▶ _Work order_
One number is the expected answer: the count of lines in the material below containing the word "Wohnsituation".

▶ _Exercise inputs_
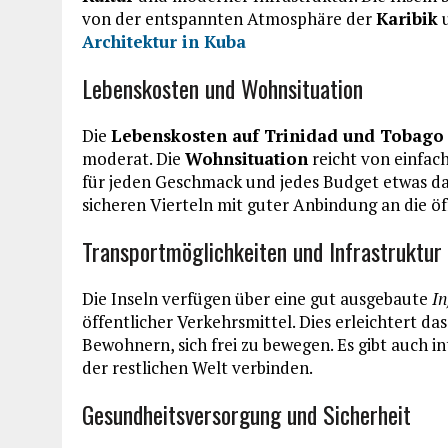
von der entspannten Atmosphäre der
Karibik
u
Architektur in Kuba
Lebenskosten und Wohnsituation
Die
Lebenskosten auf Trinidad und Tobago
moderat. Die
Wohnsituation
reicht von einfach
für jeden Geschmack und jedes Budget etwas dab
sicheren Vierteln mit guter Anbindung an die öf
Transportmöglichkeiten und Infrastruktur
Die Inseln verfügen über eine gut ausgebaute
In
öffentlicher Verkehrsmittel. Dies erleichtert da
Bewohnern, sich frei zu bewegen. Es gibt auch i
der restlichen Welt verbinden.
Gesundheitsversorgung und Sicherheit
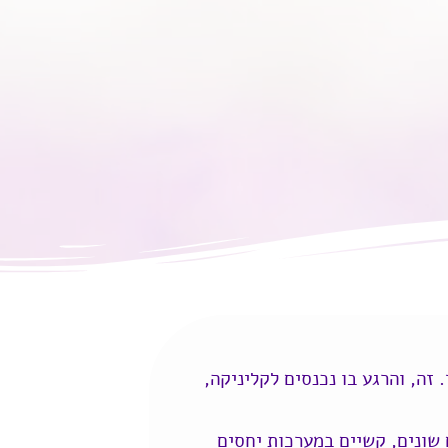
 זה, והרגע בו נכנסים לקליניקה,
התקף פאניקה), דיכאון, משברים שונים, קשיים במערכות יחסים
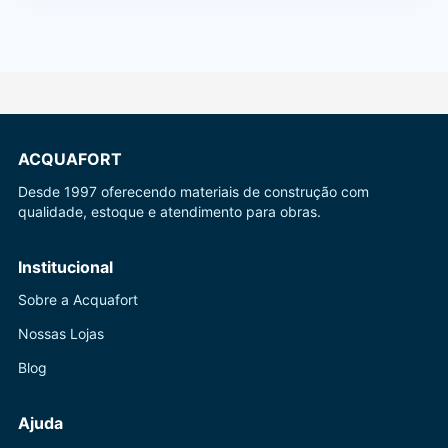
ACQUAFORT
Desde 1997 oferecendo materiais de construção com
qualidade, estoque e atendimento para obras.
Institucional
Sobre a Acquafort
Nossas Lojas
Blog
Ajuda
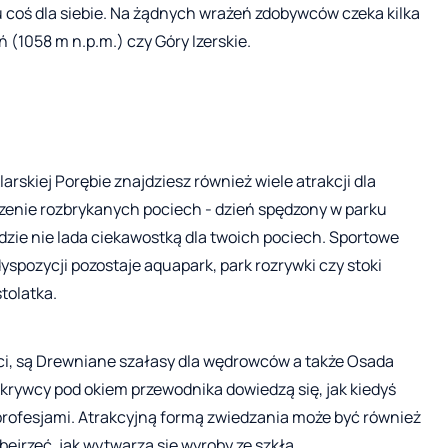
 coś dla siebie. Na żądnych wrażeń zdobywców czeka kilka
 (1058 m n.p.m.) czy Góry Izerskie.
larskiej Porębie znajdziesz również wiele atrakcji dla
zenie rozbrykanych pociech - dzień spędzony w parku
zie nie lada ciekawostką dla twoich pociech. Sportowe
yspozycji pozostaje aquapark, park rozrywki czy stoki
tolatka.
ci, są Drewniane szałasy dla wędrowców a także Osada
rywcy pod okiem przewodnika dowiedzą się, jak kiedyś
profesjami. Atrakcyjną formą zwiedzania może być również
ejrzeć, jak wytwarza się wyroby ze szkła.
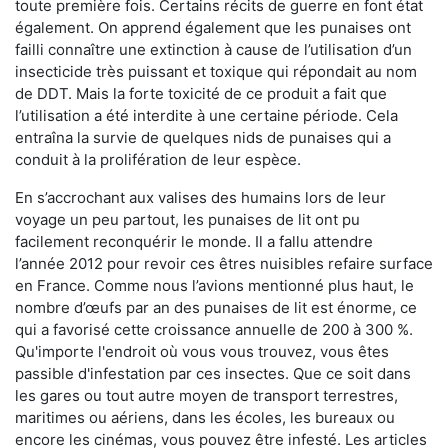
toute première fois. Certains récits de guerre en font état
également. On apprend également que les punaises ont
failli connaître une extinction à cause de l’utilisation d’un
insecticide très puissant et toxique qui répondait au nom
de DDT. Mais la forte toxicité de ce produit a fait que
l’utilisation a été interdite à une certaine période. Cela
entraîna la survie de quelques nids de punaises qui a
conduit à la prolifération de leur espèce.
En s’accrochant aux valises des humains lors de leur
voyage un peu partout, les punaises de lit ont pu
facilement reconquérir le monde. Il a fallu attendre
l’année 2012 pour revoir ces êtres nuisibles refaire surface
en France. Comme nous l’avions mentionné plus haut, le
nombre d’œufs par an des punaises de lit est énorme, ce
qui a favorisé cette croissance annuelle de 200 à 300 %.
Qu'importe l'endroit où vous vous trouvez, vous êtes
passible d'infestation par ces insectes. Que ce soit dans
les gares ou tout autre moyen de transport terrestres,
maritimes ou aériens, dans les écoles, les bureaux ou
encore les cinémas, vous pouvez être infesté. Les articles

▶ _Expected answer_
2